Task directions:
The expected answer is the set of lines in the data below between the line holding "310-120-22277-183831815 | 251.123110164 |" and the line holding "310-120-22277-183830016 | 6.12612404144 |", inclusive, written out exactly.

Exercise input:
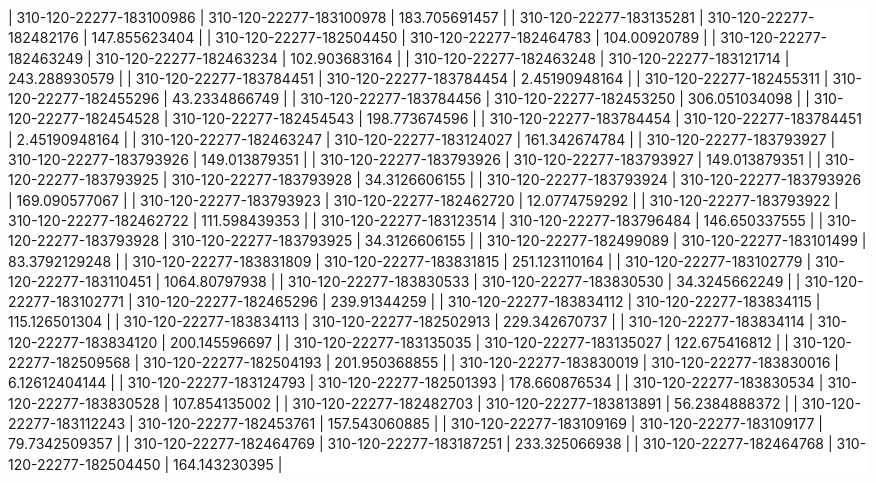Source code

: | 310-120-22277-183100986 | 310-120-22277-183100978 | 183.705691457 |
| 310-120-22277-183135281 | 310-120-22277-182482176 | 147.855623404 |
| 310-120-22277-182504450 | 310-120-22277-182464783 | 104.00920789 |
| 310-120-22277-182463249 | 310-120-22277-182463234 | 102.903683164 |
| 310-120-22277-182463248 | 310-120-22277-183121714 | 243.288930579 |
| 310-120-22277-183784451 | 310-120-22277-183784454 | 2.45190948164 |
| 310-120-22277-182455311 | 310-120-22277-182455296 | 43.2334866749 |
| 310-120-22277-183784456 | 310-120-22277-182453250 | 306.051034098 |
| 310-120-22277-182454528 | 310-120-22277-182454543 | 198.773674596 |
| 310-120-22277-183784454 | 310-120-22277-183784451 | 2.45190948164 |
| 310-120-22277-182463247 | 310-120-22277-183124027 | 161.342674784 |
| 310-120-22277-183793927 | 310-120-22277-183793926 | 149.013879351 |
| 310-120-22277-183793926 | 310-120-22277-183793927 | 149.013879351 |
| 310-120-22277-183793925 | 310-120-22277-183793928 | 34.3126606155 |
| 310-120-22277-183793924 | 310-120-22277-183793926 | 169.090577067 |
| 310-120-22277-183793923 | 310-120-22277-182462720 | 12.0774759292 |
| 310-120-22277-183793922 | 310-120-22277-182462722 | 111.598439353 |
| 310-120-22277-183123514 | 310-120-22277-183796484 | 146.650337555 |
| 310-120-22277-183793928 | 310-120-22277-183793925 | 34.3126606155 |
| 310-120-22277-182499089 | 310-120-22277-183101499 | 83.3792129248 |
| 310-120-22277-183831809 | 310-120-22277-183831815 | 251.123110164 |
| 310-120-22277-183102779 | 310-120-22277-183110451 | 1064.80797938 |
| 310-120-22277-183830533 | 310-120-22277-183830530 | 34.3245662249 |
| 310-120-22277-183102771 | 310-120-22277-182465296 | 239.91344259 |
| 310-120-22277-183834112 | 310-120-22277-183834115 | 115.126501304 |
| 310-120-22277-183834113 | 310-120-22277-182502913 | 229.342670737 |
| 310-120-22277-183834114 | 310-120-22277-183834120 | 200.145596697 |
| 310-120-22277-183135035 | 310-120-22277-183135027 | 122.675416812 |
| 310-120-22277-182509568 | 310-120-22277-182504193 | 201.950368855 |
| 310-120-22277-183830019 | 310-120-22277-183830016 | 6.12612404144 |
| 310-120-22277-183124793 | 310-120-22277-182501393 | 178.660876534 |
| 310-120-22277-183830534 | 310-120-22277-183830528 | 107.854135002 |
| 310-120-22277-182482703 | 310-120-22277-183813891 | 56.2384888372 |
| 310-120-22277-183112243 | 310-120-22277-182453761 | 157.543060885 |
| 310-120-22277-183109169 | 310-120-22277-183109177 | 79.7342509357 |
| 310-120-22277-182464769 | 310-120-22277-183187251 | 233.325066938 |
| 310-120-22277-182464768 | 310-120-22277-182504450 | 164.143230395 |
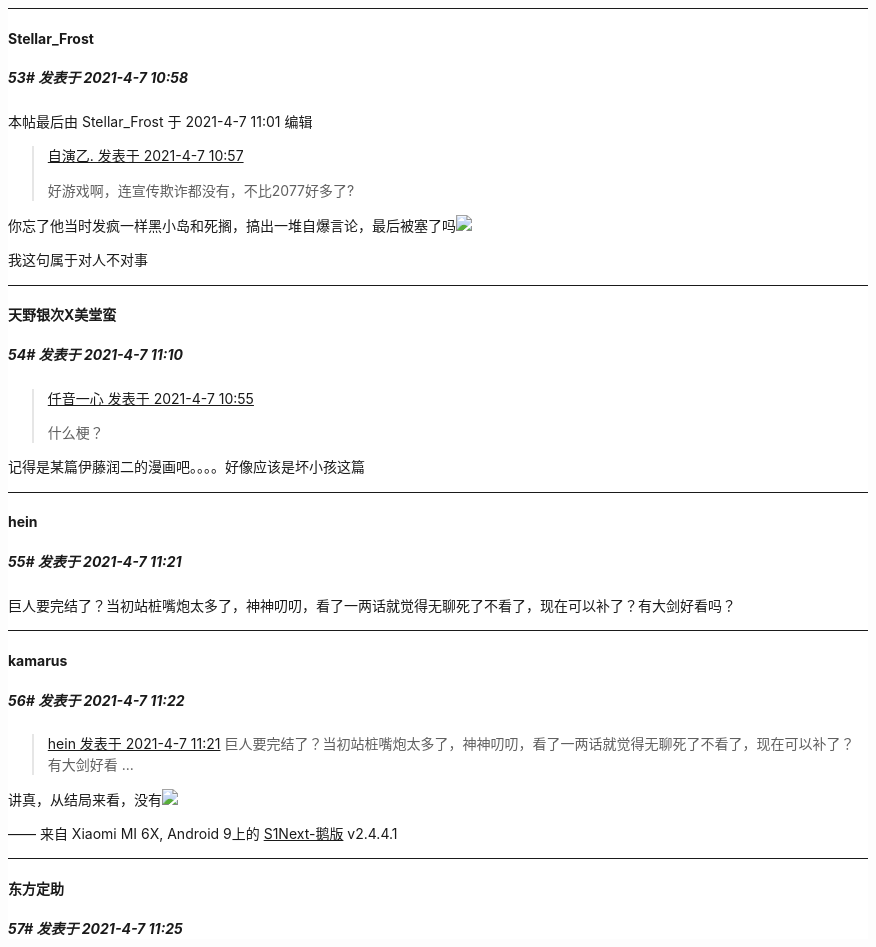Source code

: 
-----

####  Stellar_Frost  
##### 53#       发表于 2021-4-7 10:58


 本帖最后由 Stellar_Frost 于 2021-4-7 11:01 编辑 
<blockquote><a href="httphttps://bbs.saraba1st.com/2b/forum.php?mod=redirect&amp;goto=findpost&amp;pid=50857973&amp;ptid=1997635" target="_blank">自演乙. 发表于 2021-4-7 10:57</a>

好游戏啊，连宣传欺诈都没有，不比2077好多了?</blockquote>

你忘了他当时发疯一样黑小岛和死搁，搞出一堆自爆言论，最后被塞了吗<img src="https://static.saraba1st.com/image/smiley/face2017/001.png" referrerpolicy="no-referrer">

我这句属于对人不对事


-----

####  天野银次X美堂蛮  
##### 54#       发表于 2021-4-7 11:10


<blockquote><a href="httphttps://bbs.saraba1st.com/2b/forum.php?mod=redirect&amp;goto=findpost&amp;pid=50857952&amp;ptid=1997635" target="_blank">仟音一心 发表于 2021-4-7 10:55</a>

什么梗？</blockquote>
记得是某篇伊藤润二的漫画吧。。。。好像应该是坏小孩这篇  


-----

####  hein  
##### 55#       发表于 2021-4-7 11:21


巨人要完结了？当初站桩嘴炮太多了，神神叨叨，看了一两话就觉得无聊死了不看了，现在可以补了？有大剑好看吗？


-----

####  kamarus  
##### 56#       发表于 2021-4-7 11:22


<blockquote><a href="httphttps://bbs.saraba1st.com/2b/forum.php?mod=redirect&amp;goto=findpost&amp;pid=50858210&amp;ptid=1997635" target="_blank">hein 发表于 2021-4-7 11:21</a>
巨人要完结了？当初站桩嘴炮太多了，神神叨叨，看了一两话就觉得无聊死了不看了，现在可以补了？有大剑好看 ...</blockquote>
讲真，从结局来看，没有<img src="https://static.saraba1st.com/image/smiley/face2017/067.png" referrerpolicy="no-referrer">

—— 来自 Xiaomi MI 6X, Android 9上的 [S1Next-鹅版](https://github.com/ykrank/S1-Next/releases) v2.4.4.1


-----

####  东方定助  
##### 57#       发表于 2021-4-7 11:25
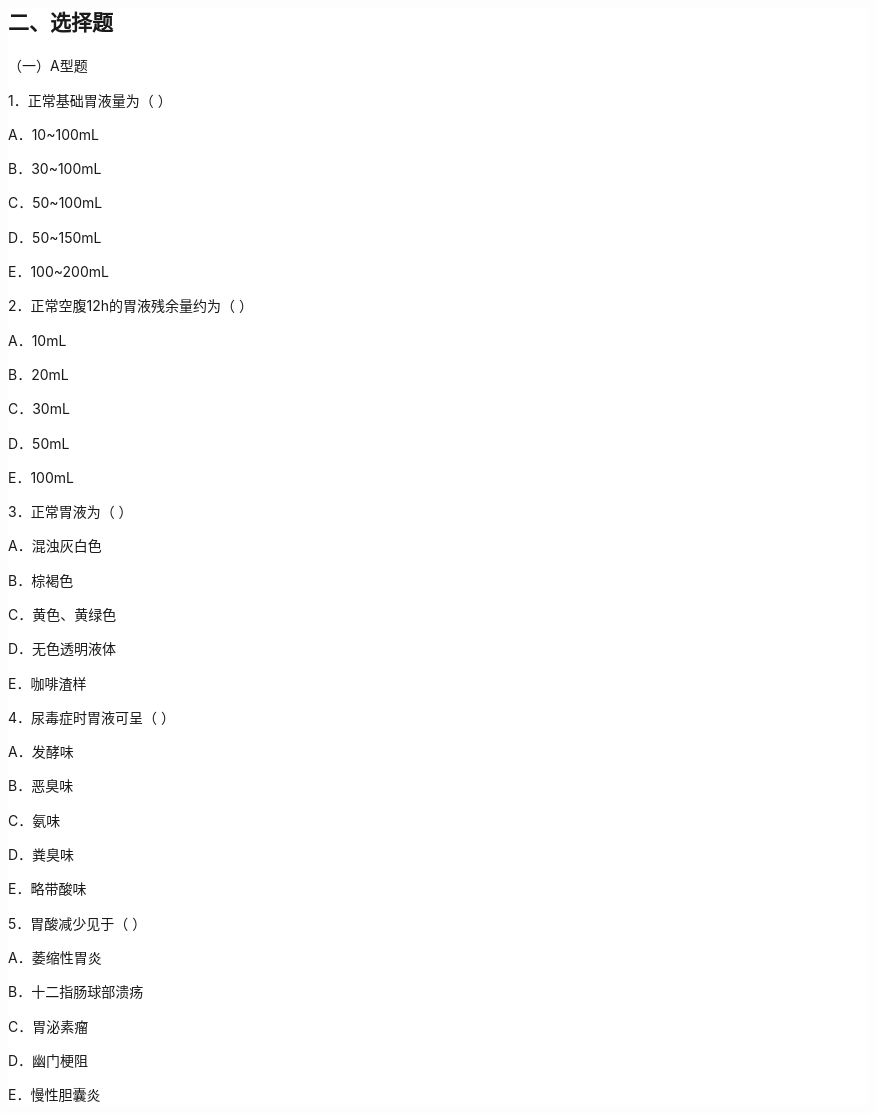## 二、选择题

（一）A型题

1．正常基础胃液量为（   ）

A．10~100mL

B．30~100mL

C．50~100mL

D．50~150mL

E．100~200mL

2．正常空腹12h的胃液残余量约为（   ）

A．10mL

B．20mL

C．30mL

D．50mL

E．100mL

3．正常胃液为（   ）

A．混浊灰白色

B．棕褐色

C．黄色、黄绿色

D．无色透明液体

E．咖啡渣样

4．尿毒症时胃液可呈（   ）

A．发酵味

B．恶臭味

C．氨味

D．粪臭味

E．略带酸味

5．胃酸减少见于（   ）

A．萎缩性胃炎

B．十二指肠球部溃疡

C．胃泌素瘤

D．幽门梗阻

E．慢性胆囊炎
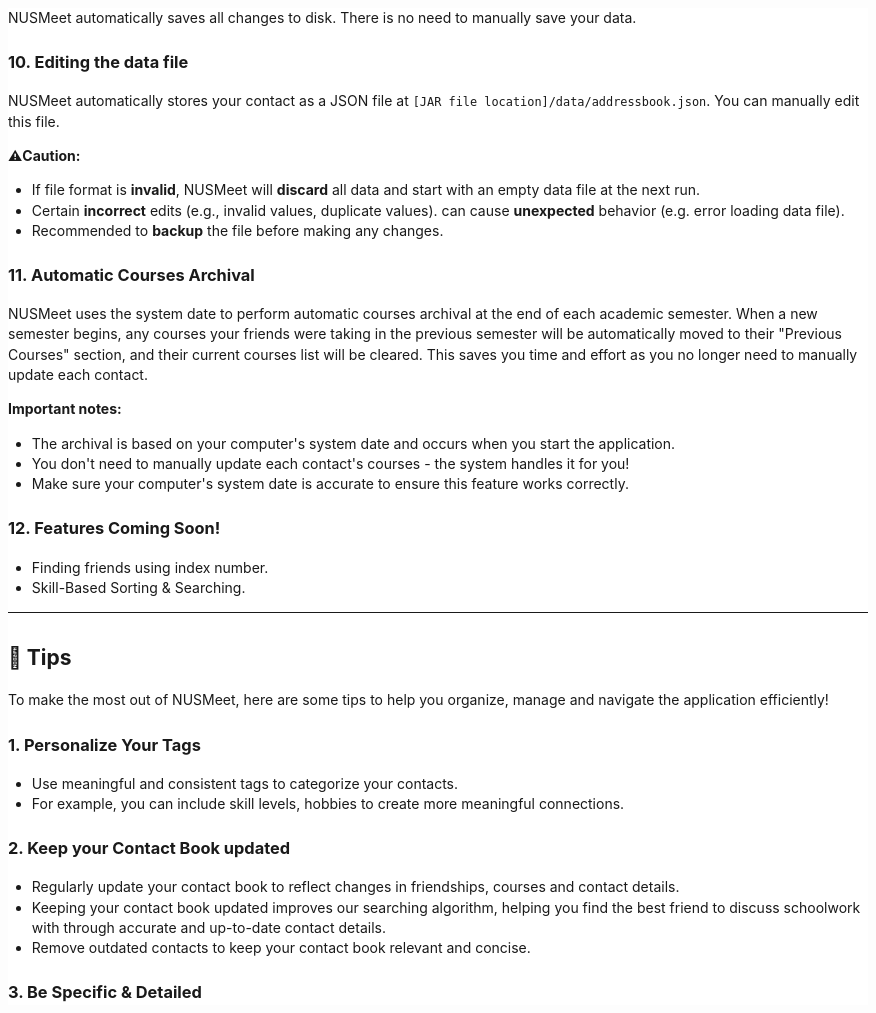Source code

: NUSMeet automatically saves all changes to disk. There is no need to manually save your data.

### 10. Editing the data file

NUSMeet automatically stores your contact as a JSON file at `[JAR file location]/data/addressbook.json`.
You can manually edit this file.

**⚠️Caution:**

- If file format is **invalid**, NUSMeet will **discard** all data and start with an empty data file at the next run.
- Certain **incorrect** edits (e.g., invalid values, duplicate values). can cause **unexpected** behavior (e.g. error loading data file).
- Recommended to **backup** the file before making any changes.

### 11. Automatic Courses Archival

NUSMeet uses the system date to perform automatic courses archival at the end of each academic semester. When a new semester begins, any courses your friends were taking in the previous semester will be automatically moved to their "Previous Courses" section, and their current courses list will be cleared. This saves you time and effort as you no longer need to manually update each contact.

**Important notes:**
- The archival is based on your computer's system date and occurs when you start the application.
- You don't need to manually update each contact's courses - the system handles it for you!
- Make sure your computer's system date is accurate to ensure this feature works correctly.

### 12. Features Coming Soon!

- Finding friends using index number.
- Skill-Based Sorting & Searching.

---

## 📌 Tips

To make the most out of NUSMeet, here are some tips to help you organize, manage and navigate the application efficiently!

### 1. Personalize Your Tags

- Use meaningful and consistent tags to categorize your contacts.
- For example, you can include skill levels, hobbies to create more meaningful connections.

### 2. Keep your Contact Book updated

- Regularly update your contact book to reflect changes in friendships, courses and contact details.
- Keeping your contact book updated improves our searching algorithm, helping you find the best friend to discuss schoolwork with through accurate and up-to-date contact details.
- Remove outdated contacts to keep your contact book relevant and concise.

### 3. Be Specific & Detailed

Your response:
| 310-120-22277-183831809 | 310-120-22277-183831815 | 251.123110164 |
| 310-120-22277-183102779 | 310-120-22277-183110451 | 1064.80797938 |
| 310-120-22277-183830533 | 310-120-22277-183830530 | 34.3245662249 |
| 310-120-22277-183102771 | 310-120-22277-182465296 | 239.91344259 |
| 310-120-22277-183834112 | 310-120-22277-183834115 | 115.126501304 |
| 310-120-22277-183834113 | 310-120-22277-182502913 | 229.342670737 |
| 310-120-22277-183834114 | 310-120-22277-183834120 | 200.145596697 |
| 310-120-22277-183135035 | 310-120-22277-183135027 | 122.675416812 |
| 310-120-22277-182509568 | 310-120-22277-182504193 | 201.950368855 |
| 310-120-22277-183830019 | 310-120-22277-183830016 | 6.12612404144 |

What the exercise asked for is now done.